#### [EXERCISE PROMPT]
Could you render every line of text in the records below as a Markdown table with the columns "Number" and "Text", one row per line and no blank lines? Leave the pictures out of your answer.

#### [INFORMATION PROVIDED]

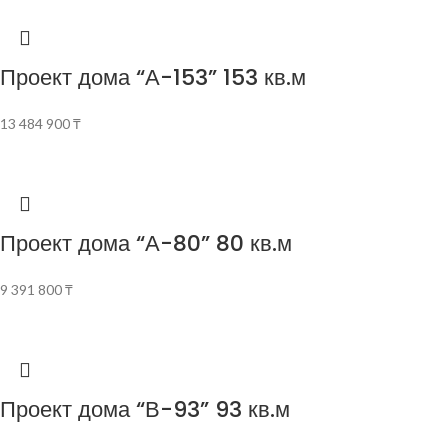
Проект дома “А-153” 153 кв.м
13 484 900
₸
Проект дома “А-80” 80 кв.м
9 391 800
₸
Проект дома “В-93” 93 кв.м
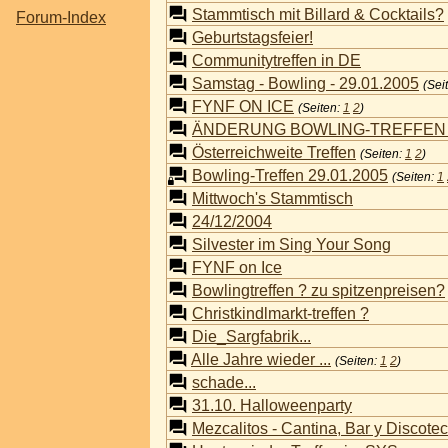
Stammtisch mit Billard & Cocktails?
Forum-Index
Geburtstagsfeier!
Communitytreffen in DE
Samstag - Bowling - 29.01.2005
(Sei
FYNF ON ICE
(Seiten:
1
2
)
ÄNDERUNG BOWLING-TREFFEN 2
Österreichweite Treffen
(Seiten:
1
2
)
Bowling-Treffen 29.01.2005
(Seiten:
1
Mittwoch's Stammtisch
24/12/2004
Silvester im Sing Your Song
FYNF on Ice
Bowlingtreffen ? zu spitzenpreisen?
Christkindlmarkt-treffen ?
Die_Sargfabrik...
Alle Jahre wieder ...
(Seiten:
1
2
)
schade...
31.10. Halloweenparty
Mezcalitos - Cantina, Bar y Discot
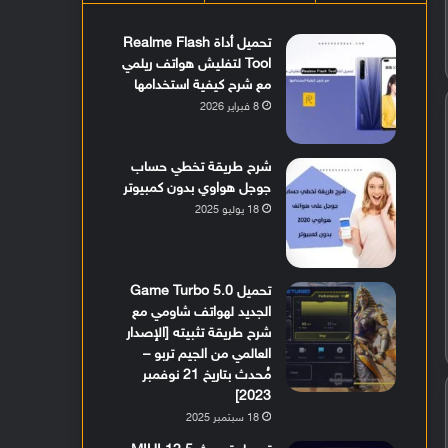
تحميل أداة Realme Flash
Tool لتفليش هواتف ريلمي
مع شرح كيفية استخدامها
8 فبراير 2026
شرح طريقة تخطي حساب
جوجل هواوي بدون كمبيوتر
18 يوليو 2025
تحميل Game Turbo 5.0
الجديد لهواتف شاومي مع
شرح طريقة تثبيته [الإصدار
العالمي من الجيم تربو –
مُحدث بتاريخ 21 نوفمبر
2023]
18 سبتمبر 2025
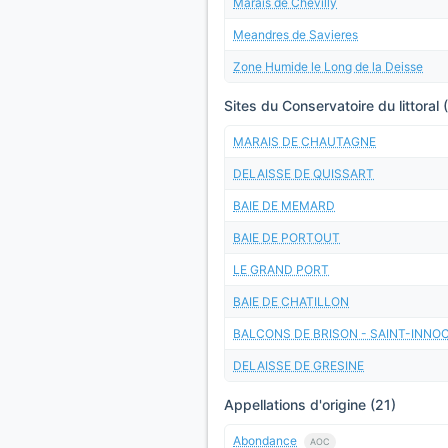
Marais de Chevilly
Meandres de Savieres
Zone Humide le Long de la Deisse
Sites du Conservatoire du littoral 
MARAIS DE CHAUTAGNE
DELAISSE DE QUISSART
BAIE DE MEMARD
BAIE DE PORTOUT
LE GRAND PORT
BAIE DE CHATILLON
BALCONS DE BRISON - SAINT-INNO
DELAISSE DE GRESINE
Appellations d'origine (21)
Abondance
AOC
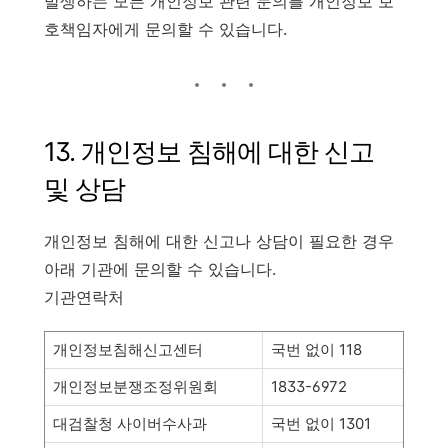
발생하는 모든 개인정보 관련 문의를 개인정보 보
호책임자에게 문의할 수 있습니다.
13. 개인정보 침해에 대한 신고
및 상담
개인정보 침해에 대한 신고나 상담이 필요한 경우
아래 기관에 문의할 수 있습니다.
기관연락처
개인정보침해신고센터
국번 없이 118
개인정보분쟁조정위원회
1833-6972
대검찰청 사이버수사과
국번 없이 1301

#### [RESPONSE BELOW]
| Number | Text |
|---|---|
| 1 | Проект дома “А-153” 153 кв.м |
| 2 | 13 484 900 |
| 3 | ₸ |
| 4 | Проект дома “А-80” 80 кв.м |
| 5 | 9 391 800 |
| 6 | ₸ |
| 7 | Проект дома “В-93” 93 кв.м |
| 8 | Stammtisch mit Billard & Cocktails? |
| 9 | Forum-Index |
| 10 | Geburtstagsfeier! |
| 11 | Communitytreffen in DE |
| 12 | Samstag - Bowling - 29.01.2005 |
| 13 | (Sei |
| 14 | FYNF ON ICE |
| 15 | (Seiten: |
| 16 | 1 |
| 17 | 2 |
| 18 | ) |
| 19 | ÄNDERUNG BOWLING-TREFFEN 2 |
| 20 | Österreichweite Treffen |
| 21 | (Seiten: |
| 22 | 1 |
| 23 | 2 |
| 24 | ) |
| 25 | Bowling-Treffen 29.01.2005 |
| 26 | (Seiten: |
| 27 | 1 |
| 28 | Mittwoch's Stammtisch |
| 29 | 24/12/2004 |
| 30 | Silvester im Sing Your Song |
| 31 | FYNF on Ice |
| 32 | Bowlingtreffen ? zu spitzenpreisen? |
| 33 | Christkindlmarkt-treffen ? |
| 34 | Die_Sargfabrik... |
| 35 | Alle Jahre wieder ... |
| 36 | (Seiten: |
| 37 | 1 |
| 38 | 2 |
| 39 | ) |
| 40 | schade... |
| 41 | 31.10. Halloweenparty |
| 42 | Mezcalitos - Cantina, Bar y Discot |
| 43 | تحميل أداة Realme Flash |
| 44 | Tool لتفليش هواتف ريلمي |
| 45 | مع شرح كيفية استخدامها |
| 46 | 8 فبراير 2026 |
| 47 | شرح طريقة تخطي حساب |
| 48 | جوجل هواوي بدون كمبيوتر |
| 49 | 18 يوليو 2025 |
| 50 | تحميل Game Turbo 5.0 |
| 51 | الجديد لهواتف شاومي مع |
| 52 | شرح طريقة تثبيته [الإصدار |
| 53 | العالمي من الجيم تربو – |
| 54 | مُحدث بتاريخ 21 نوفمبر |
| 55 | 2023] |
| 56 | 18 سبتمبر 2025 |
| 57 | Marais de Chevilly |
| 58 | Meandres de Savieres |
| 59 | Zone Humide le Long de la Deisse |
| 60 | Sites du Conservatoire du littoral  |
| 61 | MARAIS DE CHAUTAGNE |
| 62 | DELAISSE DE QUISSART |
| 63 | BAIE DE MEMARD |
| 64 | BAIE DE PORTOUT |
| 65 | LE GRAND PORT |
| 66 | BAIE DE CHATILLON |
| 67 | BALCONS DE BRISON - SAINT-INNO |
| 68 | DELAISSE DE GRESINE |
| 69 | Appellations d'origine (21) |
| 70 | Abondance |
| 71 | AOC |
| 72 | 발생하는 모든 개인정보 관련 문의를 개인정보 보 |
| 73 | 호책임자에게 문의할 수 있습니다. |
| 74 | 13. 개인정보 침해에 대한 신고 |
| 75 | 및 상담 |
| 76 | 개인정보 침해에 대한 신고나 상담이 필요한 경우 |
| 77 | 아래 기관에 문의할 수 있습니다. |
| 78 | 기관연락처 |
| 79 | 개인정보침해신고센터 |
| 80 | 국번 없이 118 |
| 81 | 개인정보분쟁조정위원회 |
| 82 | 1833-6972 |
| 83 | 대검찰청 사이버수사과 |
| 84 | 국번 없이 1301 |